+++ Given records
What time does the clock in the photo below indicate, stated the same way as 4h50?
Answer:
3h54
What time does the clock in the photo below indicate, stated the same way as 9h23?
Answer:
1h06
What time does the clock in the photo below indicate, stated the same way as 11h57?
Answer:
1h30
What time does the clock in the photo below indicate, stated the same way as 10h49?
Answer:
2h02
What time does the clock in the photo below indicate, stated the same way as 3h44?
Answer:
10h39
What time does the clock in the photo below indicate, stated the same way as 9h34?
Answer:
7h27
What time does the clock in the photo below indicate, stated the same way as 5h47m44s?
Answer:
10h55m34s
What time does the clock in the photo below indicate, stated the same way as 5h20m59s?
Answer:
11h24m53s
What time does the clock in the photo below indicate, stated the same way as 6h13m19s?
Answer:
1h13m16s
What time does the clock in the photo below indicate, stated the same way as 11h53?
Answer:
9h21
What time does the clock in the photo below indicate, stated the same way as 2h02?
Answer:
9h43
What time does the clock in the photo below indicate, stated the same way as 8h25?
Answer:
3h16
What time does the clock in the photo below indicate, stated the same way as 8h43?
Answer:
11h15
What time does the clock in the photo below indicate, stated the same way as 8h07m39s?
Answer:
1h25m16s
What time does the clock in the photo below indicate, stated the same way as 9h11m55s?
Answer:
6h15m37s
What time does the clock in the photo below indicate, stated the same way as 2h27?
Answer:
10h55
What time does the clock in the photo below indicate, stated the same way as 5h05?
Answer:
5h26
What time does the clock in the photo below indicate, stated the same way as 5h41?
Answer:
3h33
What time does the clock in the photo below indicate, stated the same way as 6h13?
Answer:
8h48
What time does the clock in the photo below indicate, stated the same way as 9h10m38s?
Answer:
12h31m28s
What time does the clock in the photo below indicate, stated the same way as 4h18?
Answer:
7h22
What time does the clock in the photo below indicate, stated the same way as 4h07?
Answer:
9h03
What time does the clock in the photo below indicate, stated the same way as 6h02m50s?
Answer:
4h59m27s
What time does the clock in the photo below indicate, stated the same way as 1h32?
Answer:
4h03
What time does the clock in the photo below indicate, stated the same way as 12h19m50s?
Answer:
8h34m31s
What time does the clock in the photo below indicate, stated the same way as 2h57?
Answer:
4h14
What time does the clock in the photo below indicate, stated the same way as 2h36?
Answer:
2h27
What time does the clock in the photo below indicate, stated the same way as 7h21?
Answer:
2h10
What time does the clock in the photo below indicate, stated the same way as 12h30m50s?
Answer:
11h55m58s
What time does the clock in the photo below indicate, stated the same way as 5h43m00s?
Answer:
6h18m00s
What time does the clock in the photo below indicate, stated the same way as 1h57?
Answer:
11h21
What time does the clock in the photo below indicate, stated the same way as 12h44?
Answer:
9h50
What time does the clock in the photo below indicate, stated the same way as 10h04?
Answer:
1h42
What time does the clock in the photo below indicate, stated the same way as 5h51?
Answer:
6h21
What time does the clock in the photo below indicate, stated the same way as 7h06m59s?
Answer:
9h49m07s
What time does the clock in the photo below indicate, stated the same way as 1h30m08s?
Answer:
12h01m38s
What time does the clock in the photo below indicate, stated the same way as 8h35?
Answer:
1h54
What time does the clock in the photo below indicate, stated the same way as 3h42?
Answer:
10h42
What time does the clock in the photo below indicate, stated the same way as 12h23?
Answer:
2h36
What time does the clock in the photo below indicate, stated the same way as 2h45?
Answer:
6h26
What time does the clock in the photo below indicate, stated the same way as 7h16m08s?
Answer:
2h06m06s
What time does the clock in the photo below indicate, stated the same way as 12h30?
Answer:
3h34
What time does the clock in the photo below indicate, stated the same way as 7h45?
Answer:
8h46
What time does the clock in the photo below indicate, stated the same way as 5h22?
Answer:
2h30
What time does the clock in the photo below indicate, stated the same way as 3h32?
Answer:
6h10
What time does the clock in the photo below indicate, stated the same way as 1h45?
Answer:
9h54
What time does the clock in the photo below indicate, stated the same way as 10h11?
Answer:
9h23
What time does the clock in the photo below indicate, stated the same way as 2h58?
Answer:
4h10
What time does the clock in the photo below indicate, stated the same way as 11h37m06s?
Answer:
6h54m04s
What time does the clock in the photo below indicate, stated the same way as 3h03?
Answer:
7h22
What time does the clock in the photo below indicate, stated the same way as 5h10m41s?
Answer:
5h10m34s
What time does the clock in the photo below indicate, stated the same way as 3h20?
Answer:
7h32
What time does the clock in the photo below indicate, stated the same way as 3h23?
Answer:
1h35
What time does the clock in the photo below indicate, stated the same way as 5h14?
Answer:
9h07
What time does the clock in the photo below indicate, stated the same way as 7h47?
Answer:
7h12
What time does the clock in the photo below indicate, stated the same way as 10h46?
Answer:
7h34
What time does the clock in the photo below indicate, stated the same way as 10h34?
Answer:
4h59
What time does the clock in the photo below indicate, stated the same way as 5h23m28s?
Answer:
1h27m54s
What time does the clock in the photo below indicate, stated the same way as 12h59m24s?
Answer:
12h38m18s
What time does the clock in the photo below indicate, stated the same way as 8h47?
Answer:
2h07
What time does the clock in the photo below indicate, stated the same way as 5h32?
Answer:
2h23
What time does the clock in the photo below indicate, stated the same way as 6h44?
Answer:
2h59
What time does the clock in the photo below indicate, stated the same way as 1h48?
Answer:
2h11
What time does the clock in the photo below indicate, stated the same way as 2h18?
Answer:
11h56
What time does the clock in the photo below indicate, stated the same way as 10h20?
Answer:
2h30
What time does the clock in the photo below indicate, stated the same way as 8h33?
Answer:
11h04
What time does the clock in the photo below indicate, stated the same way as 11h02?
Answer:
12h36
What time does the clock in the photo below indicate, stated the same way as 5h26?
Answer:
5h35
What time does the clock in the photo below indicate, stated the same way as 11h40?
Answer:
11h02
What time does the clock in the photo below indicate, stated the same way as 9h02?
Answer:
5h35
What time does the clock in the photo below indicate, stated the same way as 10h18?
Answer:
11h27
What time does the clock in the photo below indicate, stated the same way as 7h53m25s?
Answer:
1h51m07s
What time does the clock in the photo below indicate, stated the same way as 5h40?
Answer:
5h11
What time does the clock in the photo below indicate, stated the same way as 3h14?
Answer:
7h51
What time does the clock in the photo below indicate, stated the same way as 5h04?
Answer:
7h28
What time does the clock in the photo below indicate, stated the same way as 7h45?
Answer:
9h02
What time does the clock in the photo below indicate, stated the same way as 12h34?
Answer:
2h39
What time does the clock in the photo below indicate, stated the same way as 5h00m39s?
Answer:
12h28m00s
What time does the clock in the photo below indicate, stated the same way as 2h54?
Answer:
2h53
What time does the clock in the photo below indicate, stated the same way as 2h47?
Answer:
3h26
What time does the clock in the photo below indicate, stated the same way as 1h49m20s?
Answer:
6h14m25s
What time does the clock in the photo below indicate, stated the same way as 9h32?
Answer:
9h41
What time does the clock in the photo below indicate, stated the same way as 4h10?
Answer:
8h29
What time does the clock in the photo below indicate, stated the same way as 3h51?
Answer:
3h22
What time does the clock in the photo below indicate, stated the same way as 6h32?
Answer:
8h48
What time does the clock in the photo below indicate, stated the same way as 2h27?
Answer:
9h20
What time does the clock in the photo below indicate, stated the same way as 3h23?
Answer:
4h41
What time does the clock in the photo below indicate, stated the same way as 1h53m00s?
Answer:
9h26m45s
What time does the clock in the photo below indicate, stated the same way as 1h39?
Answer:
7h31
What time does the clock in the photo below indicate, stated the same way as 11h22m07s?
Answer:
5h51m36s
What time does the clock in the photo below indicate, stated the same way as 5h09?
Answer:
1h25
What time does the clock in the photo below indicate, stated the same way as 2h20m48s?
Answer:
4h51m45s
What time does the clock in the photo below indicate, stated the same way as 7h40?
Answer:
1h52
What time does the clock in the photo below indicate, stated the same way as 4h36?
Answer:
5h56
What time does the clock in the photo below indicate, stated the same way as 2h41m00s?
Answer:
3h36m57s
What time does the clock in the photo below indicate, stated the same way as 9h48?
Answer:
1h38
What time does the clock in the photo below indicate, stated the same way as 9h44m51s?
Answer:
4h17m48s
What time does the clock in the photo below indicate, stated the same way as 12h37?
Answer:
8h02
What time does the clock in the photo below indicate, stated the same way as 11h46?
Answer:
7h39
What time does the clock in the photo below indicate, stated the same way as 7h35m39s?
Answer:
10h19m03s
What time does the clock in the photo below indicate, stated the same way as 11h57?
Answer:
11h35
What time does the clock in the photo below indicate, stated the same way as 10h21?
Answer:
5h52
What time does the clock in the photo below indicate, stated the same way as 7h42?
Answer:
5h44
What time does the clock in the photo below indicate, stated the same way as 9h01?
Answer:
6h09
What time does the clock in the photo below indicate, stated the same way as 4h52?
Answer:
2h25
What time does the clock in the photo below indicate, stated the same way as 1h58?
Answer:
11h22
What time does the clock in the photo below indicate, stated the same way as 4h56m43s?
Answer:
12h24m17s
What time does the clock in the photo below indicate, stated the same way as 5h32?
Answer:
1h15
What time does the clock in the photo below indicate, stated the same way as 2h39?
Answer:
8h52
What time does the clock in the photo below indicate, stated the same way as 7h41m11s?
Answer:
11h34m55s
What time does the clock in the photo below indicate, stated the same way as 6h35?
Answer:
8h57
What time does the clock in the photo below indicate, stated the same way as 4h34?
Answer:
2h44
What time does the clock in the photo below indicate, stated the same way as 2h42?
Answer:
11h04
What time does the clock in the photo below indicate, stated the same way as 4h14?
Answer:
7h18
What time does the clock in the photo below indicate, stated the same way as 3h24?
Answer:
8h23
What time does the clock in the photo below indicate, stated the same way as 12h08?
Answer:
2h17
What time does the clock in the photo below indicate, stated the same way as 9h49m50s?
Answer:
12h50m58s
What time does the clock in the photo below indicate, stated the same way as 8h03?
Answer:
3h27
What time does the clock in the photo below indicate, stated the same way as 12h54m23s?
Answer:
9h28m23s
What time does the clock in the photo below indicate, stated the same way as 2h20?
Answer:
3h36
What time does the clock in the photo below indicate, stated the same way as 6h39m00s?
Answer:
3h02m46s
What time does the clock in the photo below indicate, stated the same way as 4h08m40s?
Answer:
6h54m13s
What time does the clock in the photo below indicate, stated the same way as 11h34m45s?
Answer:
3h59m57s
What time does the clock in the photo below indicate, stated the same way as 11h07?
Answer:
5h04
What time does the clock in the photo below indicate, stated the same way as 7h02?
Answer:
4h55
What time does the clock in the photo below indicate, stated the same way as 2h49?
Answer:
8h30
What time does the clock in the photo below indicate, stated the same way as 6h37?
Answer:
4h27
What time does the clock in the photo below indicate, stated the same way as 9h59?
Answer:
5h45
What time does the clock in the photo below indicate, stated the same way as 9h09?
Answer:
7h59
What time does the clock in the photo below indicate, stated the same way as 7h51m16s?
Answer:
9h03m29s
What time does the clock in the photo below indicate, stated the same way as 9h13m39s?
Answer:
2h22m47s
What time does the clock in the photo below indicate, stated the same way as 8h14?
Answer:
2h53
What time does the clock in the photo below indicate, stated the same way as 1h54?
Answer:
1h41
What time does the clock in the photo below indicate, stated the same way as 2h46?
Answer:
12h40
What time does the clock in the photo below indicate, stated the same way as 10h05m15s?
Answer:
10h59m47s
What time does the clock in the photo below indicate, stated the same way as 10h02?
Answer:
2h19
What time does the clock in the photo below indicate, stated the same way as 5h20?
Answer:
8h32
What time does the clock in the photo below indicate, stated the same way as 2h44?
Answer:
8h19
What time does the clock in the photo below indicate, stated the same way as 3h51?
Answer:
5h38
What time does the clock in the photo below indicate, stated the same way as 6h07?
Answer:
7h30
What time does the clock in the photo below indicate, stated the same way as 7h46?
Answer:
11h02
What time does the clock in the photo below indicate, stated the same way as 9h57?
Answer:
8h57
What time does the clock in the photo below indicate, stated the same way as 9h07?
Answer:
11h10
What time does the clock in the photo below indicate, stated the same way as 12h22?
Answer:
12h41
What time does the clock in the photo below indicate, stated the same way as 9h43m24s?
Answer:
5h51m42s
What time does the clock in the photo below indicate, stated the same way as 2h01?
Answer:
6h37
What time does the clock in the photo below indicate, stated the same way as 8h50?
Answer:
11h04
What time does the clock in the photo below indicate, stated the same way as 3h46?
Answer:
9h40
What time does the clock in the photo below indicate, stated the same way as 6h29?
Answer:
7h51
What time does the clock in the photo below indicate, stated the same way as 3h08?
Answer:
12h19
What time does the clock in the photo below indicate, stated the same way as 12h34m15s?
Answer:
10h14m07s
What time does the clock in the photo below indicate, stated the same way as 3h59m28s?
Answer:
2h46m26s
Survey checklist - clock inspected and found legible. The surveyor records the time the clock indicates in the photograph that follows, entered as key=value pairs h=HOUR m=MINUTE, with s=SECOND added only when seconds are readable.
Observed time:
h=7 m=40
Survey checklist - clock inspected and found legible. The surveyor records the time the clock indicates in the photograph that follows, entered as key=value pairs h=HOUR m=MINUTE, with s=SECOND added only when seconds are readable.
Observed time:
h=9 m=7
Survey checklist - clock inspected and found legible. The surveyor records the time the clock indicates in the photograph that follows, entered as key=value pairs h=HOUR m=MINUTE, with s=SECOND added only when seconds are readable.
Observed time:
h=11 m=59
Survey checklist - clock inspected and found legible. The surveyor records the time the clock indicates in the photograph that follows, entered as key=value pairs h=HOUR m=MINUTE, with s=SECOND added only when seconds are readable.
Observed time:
++++++
### Objective
Present the material as a numbered list, omitting any blank lines, beginning at the line that contains "way as 2h01?" and ending with the final line of the material.

### Response
1. What time does the clock in the photo below indicate, stated the same way as 2h01?
2. Answer:
3. 6h37
4. What time does the clock in the photo below indicate, stated the same way as 8h50?
5. Answer:
6. 11h04
7. What time does the clock in the photo below indicate, stated the same way as 3h46?
8. Answer:
9. 9h40
10. What time does the clock in the photo below indicate, stated the same way as 6h29?
11. Answer:
12. 7h51
13. What time does the clock in the photo below indicate, stated the same way as 3h08?
14. Answer:
15. 12h19
16. What time does the clock in the photo below indicate, stated the same way as 12h34m15s?
17. Answer:
18. 10h14m07s
19. What time does the clock in the photo below indicate, stated the same way as 3h59m28s?
20. Answer:
21. 2h46m26s
22. Survey checklist - clock inspected and found legible. The surveyor records the time the clock indicates in the photograph that follows, entered as key=value pairs h=HOUR m=MINUTE, with s=SECOND added only when seconds are readable.
23. Observed time:
24. h=7 m=40
25. Survey checklist - clock inspected and found legible. The surveyor records the time the clock indicates in the photograph that follows, entered as key=value pairs h=HOUR m=MINUTE, with s=SECOND added only when seconds are readable.
26. Observed time:
27. h=9 m=7
28. Survey checklist - clock inspected and found legible. The surveyor records the time the clock indicates in the photograph that follows, entered as key=value pairs h=HOUR m=MINUTE, with s=SECOND added only when seconds are readable.
29. Observed time:
30. h=11 m=59
31. Survey checklist - clock inspected and found legible. The surveyor records the time the clock indicates in the photograph that follows, entered as key=value pairs h=HOUR m=MINUTE, with s=SECOND added only when seconds are readable.
32. Observed time:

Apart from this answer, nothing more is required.